▶ _Изучаемый текст_
Итак, 5 апреля днем первые испанские дозоры достигли нашего лагеря, и мы услышали звучный каталонский говор там, где до сих пор раздавался лишь певучий словацкий да твердый чешский. С неохотой согласились каталонцы с тем, чтобы их лагерь расположился на противоположном берегу реки, в километре от нашего, над которым плещется чехословацкий флаг. Вскоре, однако, и они подняли на пригорке над своей стоянкой красно-желтый полосатый каталонский флаг, и состязание — или игру — можно было начинать.
Но прежде, как водится, обе группы обменялись вымпелами и значками. И устроили друг другу прием в своих палатках-столовых. Мы предложили им наши фирменные блюда, а они в ответ потчевали нас маслинами, улитками и креветками, этими дарами Пиренейского полуострова, обильно запиваемыми красным вином. Прием происходил в испанской палатке, отапливаемой газовыми рефлекторами. А когда мы после банкета спускались ночью вниз к нашему лагерю, в долине звенела песня:
В состязании, полуфиналом которого будет, несомненно, покорение южной вершины Макалу (ведь высота 8010 метров и наша первая цель, потому что ею кончается чехословацкое ребро, и одновременно это — самая высокая точка юго-восточного, «японского», гребня, по которому будут восходить каталонцы), у нас было солидное превосходство. К тому времени мы находились уже выше третьего лагеря, а испанцы только закладывали базовый. С высоты трех наших лагерей мы как на ладони видели хаотические наледи и трещины ледопада, по которому испанская группа пойдет к Японскому перевалу. Мы видели, что легче всего им достичь перевала, а стало быть, и юго-восточного гребня, если подниматься сначала под самым чехословацким ребром, потому что здесь поверхность ледника компактнее и более полого идет к перевалу. В 1970 году японцы поднимались справа, то есть по противоположной стороне, и тяжелая работа в ледопаде беспредельно затруднила и в конце концов затянула все их восхождение.

▶ _Входные данные_
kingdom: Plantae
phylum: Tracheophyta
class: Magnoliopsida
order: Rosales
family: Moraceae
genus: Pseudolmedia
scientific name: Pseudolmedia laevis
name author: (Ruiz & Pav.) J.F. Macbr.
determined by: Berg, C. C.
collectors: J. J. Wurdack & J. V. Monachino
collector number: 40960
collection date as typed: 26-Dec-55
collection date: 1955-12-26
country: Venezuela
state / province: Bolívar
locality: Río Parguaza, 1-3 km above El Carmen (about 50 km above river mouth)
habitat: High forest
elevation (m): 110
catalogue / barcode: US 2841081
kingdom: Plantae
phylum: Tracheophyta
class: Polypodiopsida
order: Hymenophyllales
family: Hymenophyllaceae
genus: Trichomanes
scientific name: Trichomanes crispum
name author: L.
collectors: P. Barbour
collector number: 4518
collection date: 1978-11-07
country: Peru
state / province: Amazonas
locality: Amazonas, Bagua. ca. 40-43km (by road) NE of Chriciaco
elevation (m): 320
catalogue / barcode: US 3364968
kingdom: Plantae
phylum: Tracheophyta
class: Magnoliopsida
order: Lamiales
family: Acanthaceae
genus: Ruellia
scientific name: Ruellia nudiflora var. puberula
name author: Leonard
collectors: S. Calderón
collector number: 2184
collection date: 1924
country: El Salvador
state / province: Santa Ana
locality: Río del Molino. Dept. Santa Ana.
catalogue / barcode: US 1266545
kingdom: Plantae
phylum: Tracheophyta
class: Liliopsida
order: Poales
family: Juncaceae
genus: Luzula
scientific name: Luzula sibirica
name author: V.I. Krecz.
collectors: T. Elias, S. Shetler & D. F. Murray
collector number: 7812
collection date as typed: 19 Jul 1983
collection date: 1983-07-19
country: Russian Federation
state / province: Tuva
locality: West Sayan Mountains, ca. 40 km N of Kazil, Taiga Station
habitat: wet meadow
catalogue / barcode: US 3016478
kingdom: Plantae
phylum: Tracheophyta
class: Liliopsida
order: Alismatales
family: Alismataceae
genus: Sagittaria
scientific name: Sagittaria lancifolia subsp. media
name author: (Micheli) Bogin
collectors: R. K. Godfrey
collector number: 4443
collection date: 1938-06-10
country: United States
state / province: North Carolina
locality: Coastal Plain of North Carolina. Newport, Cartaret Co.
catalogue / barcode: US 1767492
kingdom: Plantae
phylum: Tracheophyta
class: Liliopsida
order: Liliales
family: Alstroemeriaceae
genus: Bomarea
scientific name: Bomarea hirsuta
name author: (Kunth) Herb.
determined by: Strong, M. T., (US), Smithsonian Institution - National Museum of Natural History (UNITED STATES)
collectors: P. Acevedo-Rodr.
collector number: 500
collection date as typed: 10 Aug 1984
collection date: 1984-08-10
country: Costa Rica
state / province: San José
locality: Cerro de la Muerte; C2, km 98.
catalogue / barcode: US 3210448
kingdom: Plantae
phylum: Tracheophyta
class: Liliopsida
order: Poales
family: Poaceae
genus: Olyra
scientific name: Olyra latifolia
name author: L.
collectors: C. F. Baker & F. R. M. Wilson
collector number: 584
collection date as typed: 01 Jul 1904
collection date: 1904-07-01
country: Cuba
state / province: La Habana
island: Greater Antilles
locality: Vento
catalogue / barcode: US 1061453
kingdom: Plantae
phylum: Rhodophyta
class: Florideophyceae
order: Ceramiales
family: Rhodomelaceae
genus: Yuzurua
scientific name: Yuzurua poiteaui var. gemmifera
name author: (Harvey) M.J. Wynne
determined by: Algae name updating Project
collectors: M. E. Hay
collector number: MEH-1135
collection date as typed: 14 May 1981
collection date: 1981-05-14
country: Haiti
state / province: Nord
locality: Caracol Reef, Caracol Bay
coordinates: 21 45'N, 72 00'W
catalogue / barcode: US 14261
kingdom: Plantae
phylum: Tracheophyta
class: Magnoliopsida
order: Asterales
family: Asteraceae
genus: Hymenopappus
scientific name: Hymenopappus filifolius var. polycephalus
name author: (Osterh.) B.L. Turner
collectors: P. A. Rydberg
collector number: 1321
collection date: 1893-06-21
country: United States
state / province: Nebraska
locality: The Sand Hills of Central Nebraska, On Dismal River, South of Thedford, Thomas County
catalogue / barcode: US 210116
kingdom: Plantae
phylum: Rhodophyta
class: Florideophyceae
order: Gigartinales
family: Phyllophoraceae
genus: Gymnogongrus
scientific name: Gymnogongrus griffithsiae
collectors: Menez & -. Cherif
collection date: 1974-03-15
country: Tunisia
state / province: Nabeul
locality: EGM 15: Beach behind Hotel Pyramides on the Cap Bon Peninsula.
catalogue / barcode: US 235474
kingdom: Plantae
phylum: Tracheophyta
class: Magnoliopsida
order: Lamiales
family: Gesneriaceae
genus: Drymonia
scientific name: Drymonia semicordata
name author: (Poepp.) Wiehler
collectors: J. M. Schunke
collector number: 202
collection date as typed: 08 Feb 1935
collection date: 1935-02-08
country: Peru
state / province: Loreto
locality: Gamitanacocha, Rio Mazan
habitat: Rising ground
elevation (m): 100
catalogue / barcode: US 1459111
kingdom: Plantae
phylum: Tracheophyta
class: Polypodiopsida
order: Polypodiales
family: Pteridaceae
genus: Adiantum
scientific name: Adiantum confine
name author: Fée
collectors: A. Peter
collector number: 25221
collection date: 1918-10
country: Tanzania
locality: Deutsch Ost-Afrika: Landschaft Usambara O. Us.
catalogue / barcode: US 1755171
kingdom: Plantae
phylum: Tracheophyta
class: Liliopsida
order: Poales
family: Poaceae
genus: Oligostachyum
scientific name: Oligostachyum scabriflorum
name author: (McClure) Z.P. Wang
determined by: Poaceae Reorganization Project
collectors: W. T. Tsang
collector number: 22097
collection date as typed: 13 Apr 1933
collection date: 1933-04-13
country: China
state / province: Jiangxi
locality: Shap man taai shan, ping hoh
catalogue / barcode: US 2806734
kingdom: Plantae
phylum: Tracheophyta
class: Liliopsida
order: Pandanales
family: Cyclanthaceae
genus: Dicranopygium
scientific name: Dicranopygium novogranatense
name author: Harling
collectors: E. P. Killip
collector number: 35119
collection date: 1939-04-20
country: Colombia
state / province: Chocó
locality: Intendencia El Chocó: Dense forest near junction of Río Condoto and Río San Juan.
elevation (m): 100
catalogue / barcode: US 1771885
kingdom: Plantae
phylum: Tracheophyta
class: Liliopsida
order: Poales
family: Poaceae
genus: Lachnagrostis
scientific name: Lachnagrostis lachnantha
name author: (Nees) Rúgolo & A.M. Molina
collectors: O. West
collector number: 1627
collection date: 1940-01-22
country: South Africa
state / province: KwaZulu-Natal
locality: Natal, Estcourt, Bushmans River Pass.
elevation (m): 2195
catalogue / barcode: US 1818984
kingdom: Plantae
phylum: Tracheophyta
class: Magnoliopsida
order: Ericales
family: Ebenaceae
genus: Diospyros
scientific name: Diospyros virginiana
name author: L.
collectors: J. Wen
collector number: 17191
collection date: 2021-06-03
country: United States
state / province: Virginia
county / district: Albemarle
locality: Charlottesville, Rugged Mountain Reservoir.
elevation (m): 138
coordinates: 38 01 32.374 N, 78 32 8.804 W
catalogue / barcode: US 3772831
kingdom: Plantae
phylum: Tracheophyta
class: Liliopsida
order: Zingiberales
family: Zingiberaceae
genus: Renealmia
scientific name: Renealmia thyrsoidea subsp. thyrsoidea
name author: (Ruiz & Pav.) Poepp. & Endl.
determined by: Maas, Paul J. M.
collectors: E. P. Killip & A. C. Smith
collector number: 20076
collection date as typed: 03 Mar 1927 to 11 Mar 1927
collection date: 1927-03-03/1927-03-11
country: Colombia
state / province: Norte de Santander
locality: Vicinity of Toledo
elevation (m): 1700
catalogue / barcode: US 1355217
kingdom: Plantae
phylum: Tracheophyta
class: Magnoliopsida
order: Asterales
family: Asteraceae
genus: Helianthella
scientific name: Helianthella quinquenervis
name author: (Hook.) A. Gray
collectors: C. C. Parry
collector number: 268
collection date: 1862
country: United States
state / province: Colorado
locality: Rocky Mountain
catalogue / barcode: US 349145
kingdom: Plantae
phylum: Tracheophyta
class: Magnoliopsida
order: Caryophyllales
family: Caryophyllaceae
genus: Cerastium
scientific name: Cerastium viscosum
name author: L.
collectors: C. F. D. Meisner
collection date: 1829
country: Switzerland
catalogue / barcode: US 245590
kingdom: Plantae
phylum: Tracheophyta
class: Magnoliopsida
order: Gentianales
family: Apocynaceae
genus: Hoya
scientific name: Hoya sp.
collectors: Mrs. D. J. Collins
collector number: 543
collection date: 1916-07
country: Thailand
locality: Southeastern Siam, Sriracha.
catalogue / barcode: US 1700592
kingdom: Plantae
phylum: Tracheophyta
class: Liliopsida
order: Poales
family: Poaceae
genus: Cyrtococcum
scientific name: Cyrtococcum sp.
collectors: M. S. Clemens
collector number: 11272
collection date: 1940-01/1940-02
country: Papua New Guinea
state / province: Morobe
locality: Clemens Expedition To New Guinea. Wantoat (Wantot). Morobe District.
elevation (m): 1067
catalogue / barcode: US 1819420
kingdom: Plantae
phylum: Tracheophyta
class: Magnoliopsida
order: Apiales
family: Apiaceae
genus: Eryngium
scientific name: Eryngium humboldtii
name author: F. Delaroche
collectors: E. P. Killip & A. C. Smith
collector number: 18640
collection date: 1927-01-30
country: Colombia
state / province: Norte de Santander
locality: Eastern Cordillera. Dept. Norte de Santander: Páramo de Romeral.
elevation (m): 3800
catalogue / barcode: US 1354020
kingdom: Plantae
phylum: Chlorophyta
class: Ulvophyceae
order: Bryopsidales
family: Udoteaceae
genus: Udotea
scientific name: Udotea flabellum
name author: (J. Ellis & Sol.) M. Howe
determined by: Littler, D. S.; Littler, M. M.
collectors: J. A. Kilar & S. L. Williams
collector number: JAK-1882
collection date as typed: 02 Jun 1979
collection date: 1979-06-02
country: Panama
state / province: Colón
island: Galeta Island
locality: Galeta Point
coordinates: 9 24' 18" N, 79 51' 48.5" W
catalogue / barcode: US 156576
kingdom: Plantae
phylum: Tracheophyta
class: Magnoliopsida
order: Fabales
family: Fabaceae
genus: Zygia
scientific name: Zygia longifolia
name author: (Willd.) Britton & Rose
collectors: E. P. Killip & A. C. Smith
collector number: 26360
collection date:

▶ _Попробуйте сами_
Где, согласно тексту об экспедиции на Макалу, расположился лагерь каталонцев по отношению к чехословацкому?

▶ _Результат упражнения_
На противоположном берегу реки, в километре от чехословацкого лагеря.